I have this dataset:
text sentiment
randomstring positive
randomstring negative
randomstring netrual
random mixed
Then if I run a countmap
i have:
"mixed" -> 600
"positive" -> 2000
"negative" -> 3300
"netrual" -> 780
I want to random sample from this dataset in a way that I have records of all smallest class (mixed = 600)
and the same amount of each of other classes (positive=600, negative=600, neutral = 600)
I know how to do this in pandas:
df_teste = [data.loc[data.sentiment==i]\
.sample(n=int(data['sentiment']
.value_counts().nsmallest(1)[0]),random_state=SEED) for i in data.sentiment.unique()]
df_teste = pd.concat(df_teste, axis=0, ignore_index=True)
But I am having a hard time to do this in Julia.
Note: I don´t want to hardcode which of the class is the lowest one, so I am looking for a solution that infer that from the countmap
or freqtable
, if possible.
Why do you want a countmap
or freqtable
solution if you seem do want to use a data frame in the end?

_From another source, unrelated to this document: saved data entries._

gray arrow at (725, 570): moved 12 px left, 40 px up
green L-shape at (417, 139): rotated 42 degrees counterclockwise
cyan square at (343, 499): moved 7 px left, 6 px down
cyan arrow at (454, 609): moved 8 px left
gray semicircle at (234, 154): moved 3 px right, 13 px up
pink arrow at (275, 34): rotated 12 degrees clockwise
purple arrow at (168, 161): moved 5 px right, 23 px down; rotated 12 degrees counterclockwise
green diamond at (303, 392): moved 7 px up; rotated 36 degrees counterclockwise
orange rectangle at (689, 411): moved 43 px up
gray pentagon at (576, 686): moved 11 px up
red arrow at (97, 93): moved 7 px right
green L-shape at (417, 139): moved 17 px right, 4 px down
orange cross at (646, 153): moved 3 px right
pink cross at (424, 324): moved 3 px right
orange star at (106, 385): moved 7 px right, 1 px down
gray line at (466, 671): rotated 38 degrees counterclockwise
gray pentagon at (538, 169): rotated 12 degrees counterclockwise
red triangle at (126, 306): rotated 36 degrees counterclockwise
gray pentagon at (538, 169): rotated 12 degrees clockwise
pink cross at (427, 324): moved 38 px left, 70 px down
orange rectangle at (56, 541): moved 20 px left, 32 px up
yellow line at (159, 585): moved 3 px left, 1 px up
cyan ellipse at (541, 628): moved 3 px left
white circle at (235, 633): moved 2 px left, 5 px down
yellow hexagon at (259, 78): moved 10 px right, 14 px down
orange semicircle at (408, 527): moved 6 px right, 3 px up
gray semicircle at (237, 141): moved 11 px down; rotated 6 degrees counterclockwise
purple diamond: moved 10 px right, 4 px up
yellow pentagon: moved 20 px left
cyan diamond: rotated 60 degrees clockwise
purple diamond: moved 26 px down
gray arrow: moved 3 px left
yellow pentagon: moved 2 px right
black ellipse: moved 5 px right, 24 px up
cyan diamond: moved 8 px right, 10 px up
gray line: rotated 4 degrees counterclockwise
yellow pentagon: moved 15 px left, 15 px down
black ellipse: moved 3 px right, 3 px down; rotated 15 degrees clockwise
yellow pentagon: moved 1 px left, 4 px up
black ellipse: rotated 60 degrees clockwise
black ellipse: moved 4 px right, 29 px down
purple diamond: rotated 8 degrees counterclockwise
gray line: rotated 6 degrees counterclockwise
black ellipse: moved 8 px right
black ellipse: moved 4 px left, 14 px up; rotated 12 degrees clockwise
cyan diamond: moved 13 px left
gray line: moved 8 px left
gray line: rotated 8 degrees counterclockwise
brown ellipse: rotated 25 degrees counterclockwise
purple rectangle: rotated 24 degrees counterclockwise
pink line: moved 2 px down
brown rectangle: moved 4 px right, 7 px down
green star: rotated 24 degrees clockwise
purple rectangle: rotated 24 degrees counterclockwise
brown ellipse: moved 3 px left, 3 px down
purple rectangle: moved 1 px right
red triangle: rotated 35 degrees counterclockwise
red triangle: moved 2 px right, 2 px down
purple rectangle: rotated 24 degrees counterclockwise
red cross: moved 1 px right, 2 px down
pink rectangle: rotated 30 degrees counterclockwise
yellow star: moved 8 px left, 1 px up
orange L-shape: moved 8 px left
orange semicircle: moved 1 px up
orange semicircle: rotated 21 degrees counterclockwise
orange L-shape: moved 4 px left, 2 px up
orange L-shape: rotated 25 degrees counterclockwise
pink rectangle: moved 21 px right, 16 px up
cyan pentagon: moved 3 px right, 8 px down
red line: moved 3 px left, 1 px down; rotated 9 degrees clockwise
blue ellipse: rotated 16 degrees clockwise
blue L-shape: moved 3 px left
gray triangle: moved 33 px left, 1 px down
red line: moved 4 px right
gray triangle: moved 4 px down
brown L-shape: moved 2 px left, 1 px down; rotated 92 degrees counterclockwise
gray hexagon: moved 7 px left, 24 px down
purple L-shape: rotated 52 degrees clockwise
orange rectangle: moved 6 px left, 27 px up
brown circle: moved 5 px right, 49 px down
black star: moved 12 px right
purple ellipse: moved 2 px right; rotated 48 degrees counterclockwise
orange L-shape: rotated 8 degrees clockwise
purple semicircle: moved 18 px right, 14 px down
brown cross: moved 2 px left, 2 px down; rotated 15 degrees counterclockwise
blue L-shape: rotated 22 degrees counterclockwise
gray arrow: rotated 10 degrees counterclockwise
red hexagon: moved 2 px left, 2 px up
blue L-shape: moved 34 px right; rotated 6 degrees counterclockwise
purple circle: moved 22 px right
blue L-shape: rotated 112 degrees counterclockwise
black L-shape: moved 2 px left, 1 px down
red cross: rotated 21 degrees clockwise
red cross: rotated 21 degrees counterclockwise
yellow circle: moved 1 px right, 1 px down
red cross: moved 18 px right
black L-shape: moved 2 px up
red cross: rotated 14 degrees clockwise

This is how you would do this with DataFrames.jl (but without StatsBase.jl and FreqTables.jl as they are not needed for this):
julia> using Random
julia> using DataFrames
julia> df = DataFrame(text = [randstring() for i in 1:6680],
sentiment = shuffle!([fill("mixed", 600);
fill("positive", 2000);
fill("ngative", 3300);
fill("neutral", 780)]))
6680×2 DataFrame
Row │ text sentiment
│ String String
──────┼─────────────────────
1 │ R3W1KL5b positive
2 │ uCCpNrat ngative
3 │ fwqYTCWG ngative
⋮ │ ⋮ ⋮
6678 │ UJiNrlcw ngative
6679 │ 7aiNOQ1o neutral
6680 │ mbIOIQmQ ngative
6674 rows omitted
julia> gdf = groupby(df, :sentiment);
julia> min_len = minimum(nrow, gdf)
600
julia> df_sampled = combine(gdf) do sdf
return sdf[randperm(nrow(sdf))[1:min_len], :]
end
2400×2 DataFrame
Row │ sentiment text
│ String String
──────┼─────────────────────
1 │ positive O0QsyrJZ
2 │ positive 7Vt70PSh
3 │ positive ebFd8m4o
⋮ │ ⋮ ⋮
2398 │ neutral Kq8Wi2Vv
2399 │ neutral yygOzKuC
2400 │ neutral NemZu7R3
2394 rows omitted
julia> combine(groupby(df_sampled, :sentiment), nrow)
4×2 DataFrame
Row │ sentiment nrow
│ String Int64
─────┼──────────────────
1 │ positive 600
2 │ ngative 600
3 │ mixed 600
4 │ neutral 600
If your data is very large and you need the operation to be very fast there are more efficient ways to do it, but in most situations this should be fast enough and the solution does not require any extra packages.